猫の地球儀 焔の章
猫の地球儀 焔の章 (電撃文庫) (2000/01) 秋山 瑞人 商品詳細を見る |
内容(「BOOK」データベースより)
スカイウォーカーであると言うだけで宣教部隊に殺される時代。三十六番目のスカイウォーカー朧が残したロボットと彼の人生のすべてが詰まったビンを拾ったのは、朧の予言通り、三十七番目のスカイウォーカー幽でその幽は一匹のちっぽけな黒猫だった―。史上最強の斑は過去四年に渡りスパイラルダイバーの頂点に君臨し続け、斑に挑戦することはすなわち、死であると言われたその斑に勝利したのは二千五百三十三番のスパイラルダイバー焔でその焔は一匹の痩せた白猫だった―。
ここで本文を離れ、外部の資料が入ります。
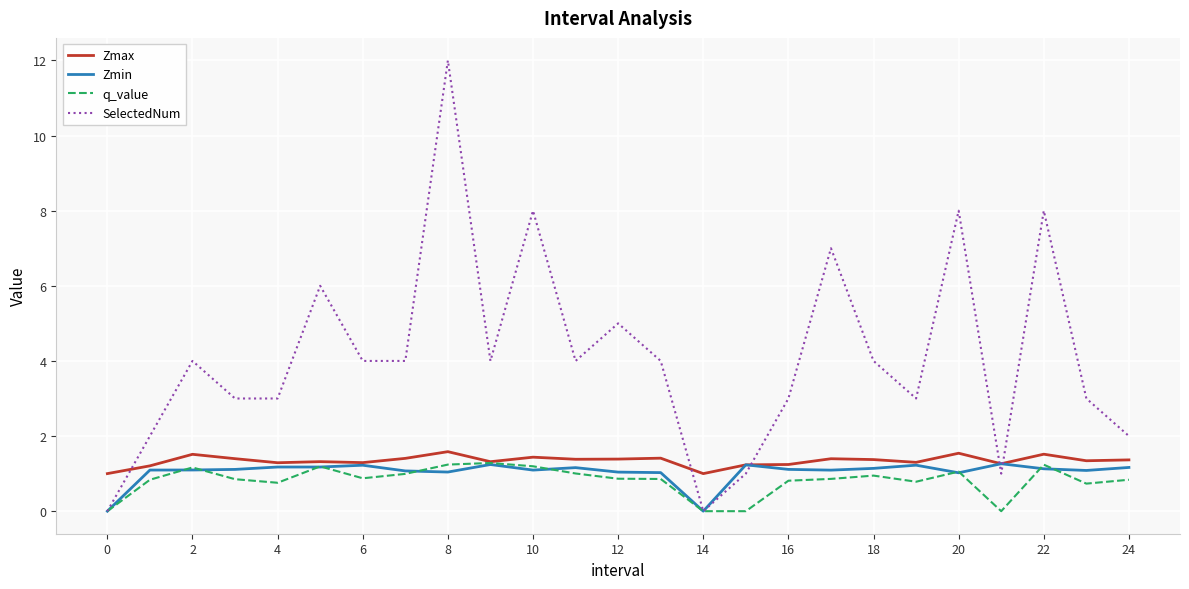

What is the difference between the maximum and second lowest values in the SelectedNum series?

12.0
そんな幽と焔が出会ったとき、物語は始まる…。SFファンタジー。
ガリレオ・ガリレイVSピーター・アーツの第一ラウンド。
天才と時代と禁忌と。
この作品に人間は出てこない。ロボットと猫しか出てきません。
トルクという惑星?が舞台で、世界観が全て1から構築されている。その中でもやはり常識というものは存在していて、そしてその常識を覆さんとするような行動に踏み切ろうとする猫が、この物語の主役です。
ガリレオ・ガリレイが地動説を支持して、異端審問にかけられたという話は有名です。
その頃は天動説というのが常識で、ガリレオの意見は弾圧されてしまう訳ですが、現代ではガリレオが正しかったということが証明されています。
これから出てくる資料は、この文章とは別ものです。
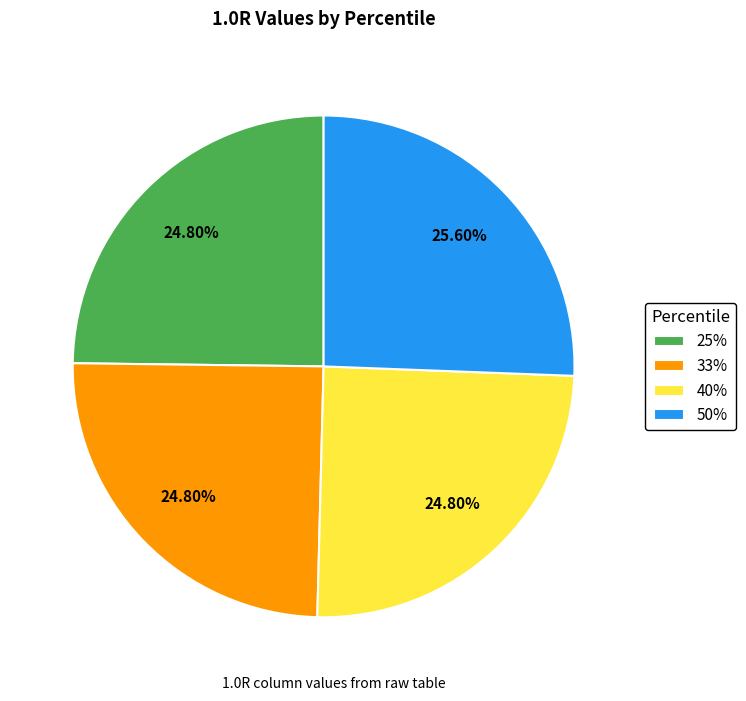

To the nearest percent, what percentage of the pie is 40%?

25%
天才というのは人と違うことを思いつくから天才な訳で、つまりは天才の意見というのは圧倒的少数派ということになります。常識と相反する存在。それが天才の宿命と言ってもいい。
常識というのは足場であり、その足場があるからこそ人は安定していられるし、同じ価値観の下に円滑な交流が出来る。だから、その常識が脅かされると人は混乱するし、時代によってはそういうことが禁忌として弾圧されることすらあるわけです。
それでも、そんな時代でも真理を求めて行動する。そんな天才の物語。
猫が主役とあって、まったく人間とは異なる社会が描かれており、作者の想像力の豊かさが見て取れます。凝った舞台設定、人生観ならぬ猫生観など、根底の部分から念密に作りこまれた背景が、キャラクターたちの行動を説得力あるものにしていて素晴らしい。
戦闘シーンは緊張感があって、でもほっこり出来る部分もあって素敵な作品です。
今は続刊の『幽の章』を読み進め中。そちらも是非。